Mr. White keeps saying "isolated cases" yet you keep hearing from more and more schools across the state with the same exact issues/concerns. What hasn't been clearly pointed out is that the principle's will also be labeled as ineffective b/c of the teachers being wrongly labeled as so. They will also be on the chopping block. And if any teacher is rated a 4(the highest rating) the state dept is going to send in their own evaluator to reexamine the teacher. If for some reason there is an unrully child in class that day that causes the lesson to not go as smoothly, that teacher's rating can be dropped to whatever the state dept evaluator deems it to be. It doesn't matter what the principle who is at school every day thinks, if this one lesson goes bad that teacher will suffer for it. As the teacher in this article stated, why would she want to continue working in that type of environmnent? The focus is NOT on the children. It is on the teachers. You have news articles about communities afraid to be outside once school dismisses b/c of all the fighting and violence that occurs in the streets, but I'm sure Mr. White thinks that's b/c the teachers failed those students. Those students are clearly not going home to study or do homework. Those parents clearly don't have control over their kids, but I guess the teachers should be responsible for raising them 24/7. I see lots of "ineffectiveness", but the vast majority of it is NOT taking place within the walls of the schools.

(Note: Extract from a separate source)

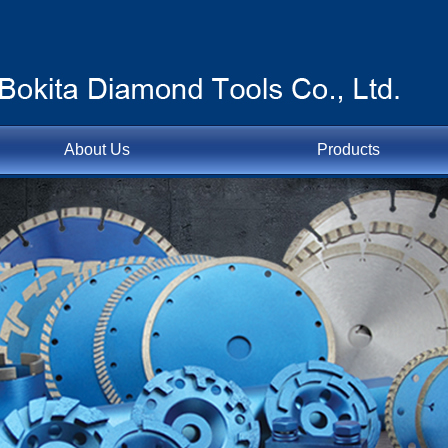
About Us
Products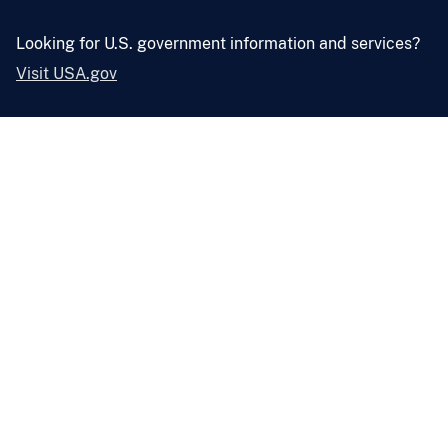
Looking for U.S. government information and services?
Visit USA.gov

12) Comment by Noel Hammatt - 16/10/2012

I keep reading this: "Under the new review system, teachers rated as ineffective for two years in a row can be fired." While it is factually true, the real important truth lies hidden. A masterful, caring, high quality, and experienced teacher who is dedicated to changing the lives of her students for the better, will lose any protection she has after ONE year. That's right. If only one year in the Value Added Measurement (and remember, she can get a top rating from the principal portion of the over teacher evaluation, but that is TRUMPED by the wholly invalid VAM score) and she is rated INEFFECTIVE. Once she has this rating, ONE TIME,she is subject to removal for any reason, and her only recourse is that she is allowed to write a letter to the Superintendent to challenge his position. IF, there are "statistics" that show that all these teachers are incorrect, perhaps Superintendent John White could actually release all of the data on the evaluations, WITHOUT NAMES ATTACHED, of course, and let us see for ourselves what the data show, unfiltered by the department. In fact, if the system is so effective, why not allow the public, for the first time, to actually see the evaluation instrument. After all, it was paid for with our tax dollars!

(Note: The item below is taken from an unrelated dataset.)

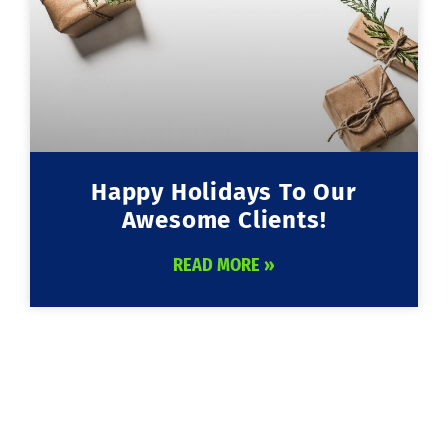
Happy Holidays To Our
Awesome Clients!
READ MORE »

13) Comment by lovemykids - 16/10/2012

Jindal and White believe that all you have to do to be a good teacher is follow a workbook and of course not want a decent paycheck or benefits. Teachers give our children more than Jindal and White combined can give them. A future.

14) Comment by mikedeshot - 16/10/2012

So we should be surprised when an improperly tested evaluation system being run by people with zero qualifications already looks like a disaster? Another article in this edition shows that all the takeover/charter schools in the Baton Rouge area are such failures that parents are pulling their children out in droves. Why don't we have an evaluation system for Whte and Jindal based on the "value lost" by our school systems since they took over. Jindal better hope he gets a cabinet position because he won't be able to run for dog catcher in Louisiana after his education and healthcare reforms run their course. I am really concerned about the lasting damage this will do to our teaching profession as good teachers retire early and bright new teachers go to other states!